■ **DATA FOR THIS EXERCISE**
+++

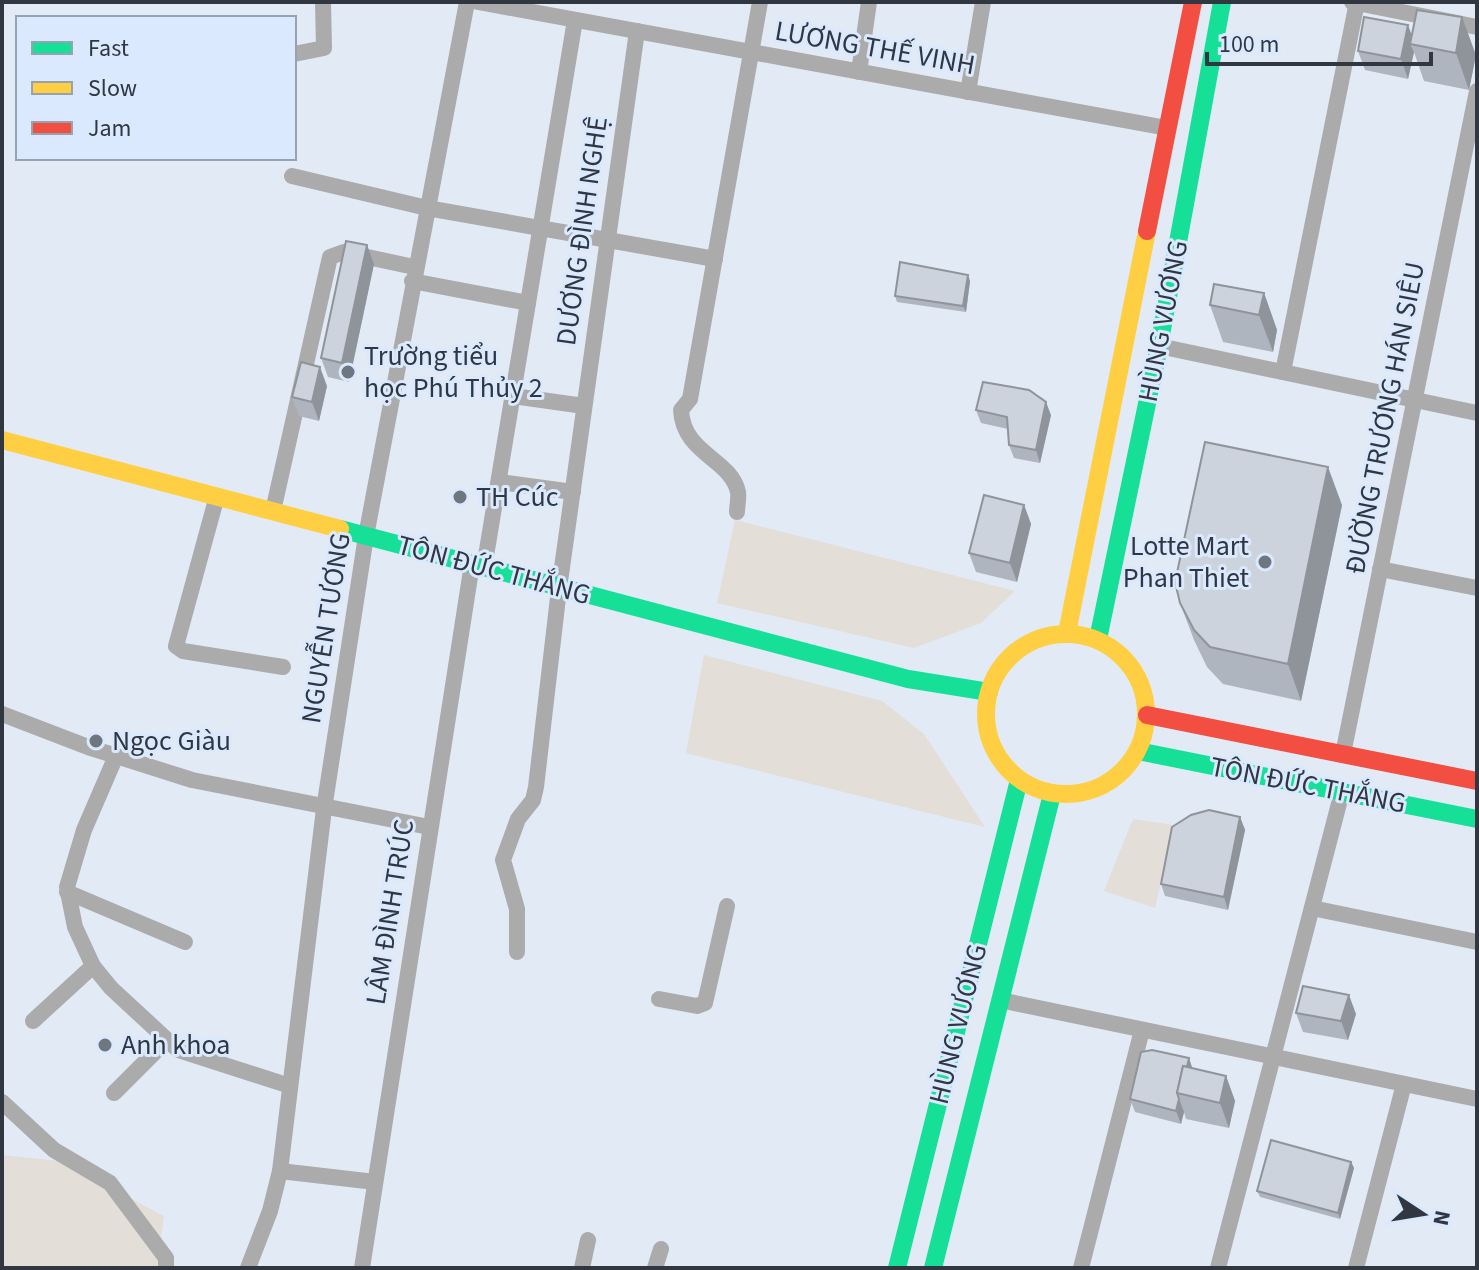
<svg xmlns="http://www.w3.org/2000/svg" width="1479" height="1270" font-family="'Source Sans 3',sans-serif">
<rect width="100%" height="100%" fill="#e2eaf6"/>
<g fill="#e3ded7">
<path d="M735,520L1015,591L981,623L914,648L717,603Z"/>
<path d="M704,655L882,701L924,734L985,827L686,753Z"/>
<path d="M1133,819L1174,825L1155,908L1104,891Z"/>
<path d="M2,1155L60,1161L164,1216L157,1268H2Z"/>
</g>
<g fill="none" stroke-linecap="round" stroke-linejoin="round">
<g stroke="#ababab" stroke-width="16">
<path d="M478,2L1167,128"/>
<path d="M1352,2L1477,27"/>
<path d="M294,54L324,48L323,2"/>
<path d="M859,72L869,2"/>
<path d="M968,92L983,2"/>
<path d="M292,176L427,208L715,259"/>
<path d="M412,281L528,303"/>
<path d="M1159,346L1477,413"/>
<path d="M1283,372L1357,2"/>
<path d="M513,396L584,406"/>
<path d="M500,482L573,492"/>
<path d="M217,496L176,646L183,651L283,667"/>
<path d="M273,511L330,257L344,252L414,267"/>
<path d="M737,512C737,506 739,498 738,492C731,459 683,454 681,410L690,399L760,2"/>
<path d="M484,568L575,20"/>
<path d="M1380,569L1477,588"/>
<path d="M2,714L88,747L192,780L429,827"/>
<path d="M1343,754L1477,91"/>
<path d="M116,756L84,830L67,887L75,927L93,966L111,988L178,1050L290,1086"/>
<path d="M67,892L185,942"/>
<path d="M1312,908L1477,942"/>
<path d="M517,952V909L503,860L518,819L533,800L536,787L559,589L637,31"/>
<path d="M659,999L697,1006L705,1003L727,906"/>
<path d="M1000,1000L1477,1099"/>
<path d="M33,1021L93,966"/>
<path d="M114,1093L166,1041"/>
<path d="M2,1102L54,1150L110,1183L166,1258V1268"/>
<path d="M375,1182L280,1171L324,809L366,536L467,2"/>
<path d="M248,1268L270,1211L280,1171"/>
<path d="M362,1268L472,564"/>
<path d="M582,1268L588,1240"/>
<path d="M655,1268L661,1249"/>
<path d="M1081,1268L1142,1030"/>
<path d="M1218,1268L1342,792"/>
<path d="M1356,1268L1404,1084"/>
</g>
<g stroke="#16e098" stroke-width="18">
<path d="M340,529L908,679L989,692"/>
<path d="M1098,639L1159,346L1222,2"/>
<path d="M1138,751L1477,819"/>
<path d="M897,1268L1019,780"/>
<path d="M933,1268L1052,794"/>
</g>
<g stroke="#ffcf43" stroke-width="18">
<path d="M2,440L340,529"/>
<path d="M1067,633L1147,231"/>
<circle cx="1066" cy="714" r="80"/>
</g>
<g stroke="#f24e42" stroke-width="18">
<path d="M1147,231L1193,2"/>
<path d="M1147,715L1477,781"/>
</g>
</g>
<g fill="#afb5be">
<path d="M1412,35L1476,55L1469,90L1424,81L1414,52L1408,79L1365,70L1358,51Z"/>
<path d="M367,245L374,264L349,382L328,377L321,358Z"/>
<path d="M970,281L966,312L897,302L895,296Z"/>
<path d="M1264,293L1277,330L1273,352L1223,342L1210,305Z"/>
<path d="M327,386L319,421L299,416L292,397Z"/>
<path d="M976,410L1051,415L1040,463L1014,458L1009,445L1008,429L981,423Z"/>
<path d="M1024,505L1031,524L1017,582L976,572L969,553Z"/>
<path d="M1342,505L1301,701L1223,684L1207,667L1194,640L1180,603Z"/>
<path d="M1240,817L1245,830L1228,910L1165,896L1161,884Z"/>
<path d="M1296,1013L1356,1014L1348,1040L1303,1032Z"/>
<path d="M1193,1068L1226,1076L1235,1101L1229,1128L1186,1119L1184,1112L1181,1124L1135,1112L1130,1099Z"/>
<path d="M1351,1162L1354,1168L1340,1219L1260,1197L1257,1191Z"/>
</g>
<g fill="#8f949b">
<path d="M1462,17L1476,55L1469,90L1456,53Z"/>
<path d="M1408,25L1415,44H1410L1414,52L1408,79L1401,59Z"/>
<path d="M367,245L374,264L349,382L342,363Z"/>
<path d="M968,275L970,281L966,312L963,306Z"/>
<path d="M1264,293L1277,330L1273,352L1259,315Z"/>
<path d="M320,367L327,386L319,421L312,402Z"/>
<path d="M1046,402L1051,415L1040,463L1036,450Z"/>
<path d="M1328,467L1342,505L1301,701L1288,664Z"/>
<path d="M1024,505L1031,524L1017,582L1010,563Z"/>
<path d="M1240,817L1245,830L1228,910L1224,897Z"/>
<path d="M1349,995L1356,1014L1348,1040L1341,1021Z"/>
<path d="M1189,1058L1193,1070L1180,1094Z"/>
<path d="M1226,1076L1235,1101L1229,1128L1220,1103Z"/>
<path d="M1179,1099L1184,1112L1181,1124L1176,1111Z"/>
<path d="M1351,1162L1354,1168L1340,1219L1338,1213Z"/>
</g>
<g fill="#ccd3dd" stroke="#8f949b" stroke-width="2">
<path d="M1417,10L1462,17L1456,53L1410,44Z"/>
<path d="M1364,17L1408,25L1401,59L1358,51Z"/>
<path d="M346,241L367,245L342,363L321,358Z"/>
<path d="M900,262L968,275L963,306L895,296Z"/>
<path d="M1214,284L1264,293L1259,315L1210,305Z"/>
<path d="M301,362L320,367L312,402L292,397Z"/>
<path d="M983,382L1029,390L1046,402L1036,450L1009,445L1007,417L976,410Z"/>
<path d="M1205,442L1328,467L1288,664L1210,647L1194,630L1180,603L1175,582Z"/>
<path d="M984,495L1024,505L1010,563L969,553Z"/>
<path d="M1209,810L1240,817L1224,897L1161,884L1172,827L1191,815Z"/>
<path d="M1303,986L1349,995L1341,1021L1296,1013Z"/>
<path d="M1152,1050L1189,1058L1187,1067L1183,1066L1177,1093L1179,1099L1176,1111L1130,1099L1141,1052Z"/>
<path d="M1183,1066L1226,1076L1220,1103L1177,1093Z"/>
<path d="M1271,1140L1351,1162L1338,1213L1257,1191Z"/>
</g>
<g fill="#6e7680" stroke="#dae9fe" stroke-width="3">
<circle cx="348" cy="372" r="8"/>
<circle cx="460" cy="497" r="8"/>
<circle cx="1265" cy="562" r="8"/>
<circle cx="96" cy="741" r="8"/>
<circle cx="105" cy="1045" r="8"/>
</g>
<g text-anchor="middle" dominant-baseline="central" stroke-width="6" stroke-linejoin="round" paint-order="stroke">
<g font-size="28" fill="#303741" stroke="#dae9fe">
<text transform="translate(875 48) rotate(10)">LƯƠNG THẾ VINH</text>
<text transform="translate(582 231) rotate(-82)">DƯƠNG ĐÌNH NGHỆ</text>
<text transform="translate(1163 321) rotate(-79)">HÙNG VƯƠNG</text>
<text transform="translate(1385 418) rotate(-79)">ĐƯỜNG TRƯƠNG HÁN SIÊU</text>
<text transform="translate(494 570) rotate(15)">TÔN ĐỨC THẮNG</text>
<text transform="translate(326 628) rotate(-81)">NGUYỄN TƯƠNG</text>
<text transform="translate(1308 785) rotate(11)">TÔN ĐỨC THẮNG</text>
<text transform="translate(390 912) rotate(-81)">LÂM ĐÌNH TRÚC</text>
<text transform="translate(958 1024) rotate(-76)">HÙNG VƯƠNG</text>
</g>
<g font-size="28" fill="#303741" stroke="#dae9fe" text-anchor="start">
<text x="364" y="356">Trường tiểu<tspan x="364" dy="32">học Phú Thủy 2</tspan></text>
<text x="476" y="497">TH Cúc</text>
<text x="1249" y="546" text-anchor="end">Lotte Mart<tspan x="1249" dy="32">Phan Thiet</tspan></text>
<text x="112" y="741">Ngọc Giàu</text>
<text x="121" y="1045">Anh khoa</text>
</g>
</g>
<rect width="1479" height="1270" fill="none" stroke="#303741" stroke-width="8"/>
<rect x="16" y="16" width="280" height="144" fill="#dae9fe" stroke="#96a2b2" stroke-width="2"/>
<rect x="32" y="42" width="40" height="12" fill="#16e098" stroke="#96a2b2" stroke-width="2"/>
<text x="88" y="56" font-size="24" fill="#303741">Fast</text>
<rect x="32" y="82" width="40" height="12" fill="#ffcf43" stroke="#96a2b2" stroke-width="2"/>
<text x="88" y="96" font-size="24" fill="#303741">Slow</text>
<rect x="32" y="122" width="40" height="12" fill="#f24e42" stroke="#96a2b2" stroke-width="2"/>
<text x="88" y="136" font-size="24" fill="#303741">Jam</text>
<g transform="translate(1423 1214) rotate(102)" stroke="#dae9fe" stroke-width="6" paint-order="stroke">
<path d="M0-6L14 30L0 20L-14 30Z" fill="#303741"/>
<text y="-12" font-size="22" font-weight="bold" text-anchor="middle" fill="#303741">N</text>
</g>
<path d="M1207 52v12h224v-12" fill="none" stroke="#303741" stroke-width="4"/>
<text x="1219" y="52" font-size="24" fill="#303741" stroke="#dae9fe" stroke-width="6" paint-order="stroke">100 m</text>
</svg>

+++

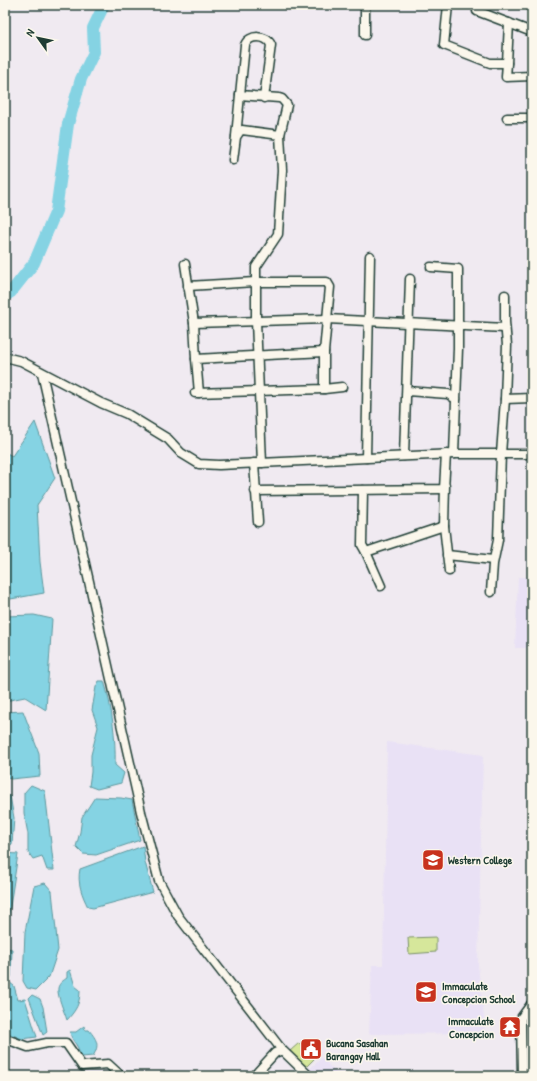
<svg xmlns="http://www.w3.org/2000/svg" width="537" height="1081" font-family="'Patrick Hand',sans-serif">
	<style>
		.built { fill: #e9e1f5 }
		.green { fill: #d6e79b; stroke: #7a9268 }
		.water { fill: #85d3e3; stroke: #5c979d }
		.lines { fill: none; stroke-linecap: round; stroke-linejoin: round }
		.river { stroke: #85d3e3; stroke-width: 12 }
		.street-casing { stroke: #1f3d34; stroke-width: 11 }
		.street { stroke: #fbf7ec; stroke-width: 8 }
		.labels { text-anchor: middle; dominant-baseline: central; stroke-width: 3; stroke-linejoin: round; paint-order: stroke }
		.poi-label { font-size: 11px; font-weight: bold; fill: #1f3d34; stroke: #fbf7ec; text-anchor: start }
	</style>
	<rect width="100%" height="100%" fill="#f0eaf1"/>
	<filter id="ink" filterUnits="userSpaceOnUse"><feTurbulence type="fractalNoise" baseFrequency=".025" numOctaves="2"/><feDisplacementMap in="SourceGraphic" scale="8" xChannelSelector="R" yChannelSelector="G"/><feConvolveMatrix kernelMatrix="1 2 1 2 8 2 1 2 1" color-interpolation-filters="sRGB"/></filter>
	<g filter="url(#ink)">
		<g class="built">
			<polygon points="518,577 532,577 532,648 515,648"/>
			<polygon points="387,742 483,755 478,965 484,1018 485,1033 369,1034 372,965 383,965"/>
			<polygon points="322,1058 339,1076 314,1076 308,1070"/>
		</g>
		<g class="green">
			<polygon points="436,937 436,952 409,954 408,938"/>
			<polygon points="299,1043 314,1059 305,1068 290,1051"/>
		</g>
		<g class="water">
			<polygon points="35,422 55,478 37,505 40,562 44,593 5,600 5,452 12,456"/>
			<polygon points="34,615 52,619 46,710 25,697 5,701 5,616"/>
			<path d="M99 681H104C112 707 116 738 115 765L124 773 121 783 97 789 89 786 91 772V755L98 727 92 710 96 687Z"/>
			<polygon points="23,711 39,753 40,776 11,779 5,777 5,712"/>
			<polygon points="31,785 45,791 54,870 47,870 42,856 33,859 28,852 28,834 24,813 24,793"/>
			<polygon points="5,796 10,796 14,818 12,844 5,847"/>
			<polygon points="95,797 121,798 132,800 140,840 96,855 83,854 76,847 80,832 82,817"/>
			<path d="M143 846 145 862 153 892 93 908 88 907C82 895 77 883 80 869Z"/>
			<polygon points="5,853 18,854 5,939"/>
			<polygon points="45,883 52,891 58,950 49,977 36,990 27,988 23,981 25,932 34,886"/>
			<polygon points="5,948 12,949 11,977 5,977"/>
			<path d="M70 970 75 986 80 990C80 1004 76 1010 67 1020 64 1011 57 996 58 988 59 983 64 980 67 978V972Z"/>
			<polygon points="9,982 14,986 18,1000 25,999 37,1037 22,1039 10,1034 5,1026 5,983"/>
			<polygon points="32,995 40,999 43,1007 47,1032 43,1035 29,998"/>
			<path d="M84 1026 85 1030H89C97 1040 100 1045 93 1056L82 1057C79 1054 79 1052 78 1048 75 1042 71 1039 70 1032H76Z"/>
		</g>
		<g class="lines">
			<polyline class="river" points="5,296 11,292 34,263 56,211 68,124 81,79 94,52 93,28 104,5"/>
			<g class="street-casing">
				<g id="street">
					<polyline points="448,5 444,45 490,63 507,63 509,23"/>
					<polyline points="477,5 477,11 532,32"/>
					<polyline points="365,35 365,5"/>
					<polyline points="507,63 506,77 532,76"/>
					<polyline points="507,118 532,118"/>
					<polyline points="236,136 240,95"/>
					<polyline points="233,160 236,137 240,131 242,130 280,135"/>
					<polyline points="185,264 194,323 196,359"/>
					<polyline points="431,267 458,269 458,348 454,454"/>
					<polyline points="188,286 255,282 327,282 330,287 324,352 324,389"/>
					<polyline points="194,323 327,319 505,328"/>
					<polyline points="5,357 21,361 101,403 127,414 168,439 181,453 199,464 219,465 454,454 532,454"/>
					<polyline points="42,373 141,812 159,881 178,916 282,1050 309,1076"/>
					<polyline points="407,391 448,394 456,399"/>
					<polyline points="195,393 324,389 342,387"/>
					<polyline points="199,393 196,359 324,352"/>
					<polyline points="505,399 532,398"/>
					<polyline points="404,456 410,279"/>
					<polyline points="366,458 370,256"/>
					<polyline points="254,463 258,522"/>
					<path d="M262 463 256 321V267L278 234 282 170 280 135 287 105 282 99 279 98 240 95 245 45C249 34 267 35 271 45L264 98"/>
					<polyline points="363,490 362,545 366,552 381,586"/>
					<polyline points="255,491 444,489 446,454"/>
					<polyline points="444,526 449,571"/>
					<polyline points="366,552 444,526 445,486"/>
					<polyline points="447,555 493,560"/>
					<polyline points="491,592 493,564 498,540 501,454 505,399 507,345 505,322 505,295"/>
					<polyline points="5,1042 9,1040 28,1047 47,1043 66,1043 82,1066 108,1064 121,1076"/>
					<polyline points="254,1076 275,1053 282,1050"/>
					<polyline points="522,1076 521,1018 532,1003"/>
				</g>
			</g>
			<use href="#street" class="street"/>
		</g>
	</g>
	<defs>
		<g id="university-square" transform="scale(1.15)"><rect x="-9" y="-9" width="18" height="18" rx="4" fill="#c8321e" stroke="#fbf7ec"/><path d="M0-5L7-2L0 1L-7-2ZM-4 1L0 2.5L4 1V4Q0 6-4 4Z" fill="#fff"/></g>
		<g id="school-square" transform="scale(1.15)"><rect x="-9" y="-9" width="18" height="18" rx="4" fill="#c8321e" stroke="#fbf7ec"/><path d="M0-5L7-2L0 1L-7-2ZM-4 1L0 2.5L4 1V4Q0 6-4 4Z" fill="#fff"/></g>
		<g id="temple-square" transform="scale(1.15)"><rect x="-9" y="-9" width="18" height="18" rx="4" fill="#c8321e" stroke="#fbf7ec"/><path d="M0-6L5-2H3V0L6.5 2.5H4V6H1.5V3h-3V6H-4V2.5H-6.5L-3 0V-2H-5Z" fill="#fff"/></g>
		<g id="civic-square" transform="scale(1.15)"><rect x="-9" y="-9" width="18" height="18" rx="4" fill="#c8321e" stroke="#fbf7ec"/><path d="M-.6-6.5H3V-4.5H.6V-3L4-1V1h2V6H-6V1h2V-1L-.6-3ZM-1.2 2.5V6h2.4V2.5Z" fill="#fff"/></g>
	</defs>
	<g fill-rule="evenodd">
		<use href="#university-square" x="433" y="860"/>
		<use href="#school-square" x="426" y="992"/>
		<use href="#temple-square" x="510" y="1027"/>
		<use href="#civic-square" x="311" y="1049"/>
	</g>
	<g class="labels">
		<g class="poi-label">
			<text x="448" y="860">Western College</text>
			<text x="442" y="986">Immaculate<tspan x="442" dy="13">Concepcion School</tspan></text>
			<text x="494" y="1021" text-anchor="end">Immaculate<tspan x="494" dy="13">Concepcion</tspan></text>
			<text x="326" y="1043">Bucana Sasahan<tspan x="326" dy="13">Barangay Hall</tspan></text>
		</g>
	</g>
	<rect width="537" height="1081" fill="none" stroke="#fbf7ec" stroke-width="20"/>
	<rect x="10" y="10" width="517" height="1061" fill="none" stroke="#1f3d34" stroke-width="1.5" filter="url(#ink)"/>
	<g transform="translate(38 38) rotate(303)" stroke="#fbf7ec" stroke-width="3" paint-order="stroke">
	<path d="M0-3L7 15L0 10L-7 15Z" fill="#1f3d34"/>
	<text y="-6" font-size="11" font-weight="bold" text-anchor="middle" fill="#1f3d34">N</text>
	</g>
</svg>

+++

■ **TASK DIRECTIONS**
Using the records above, report each line that contains the word "linecap" by copying it.

■ **ANSWER SPACE**
<g fill="none" stroke-linecap="round" stroke-linejoin="round">
		.lines { fill: none; stroke-linecap: round; stroke-linejoin: round }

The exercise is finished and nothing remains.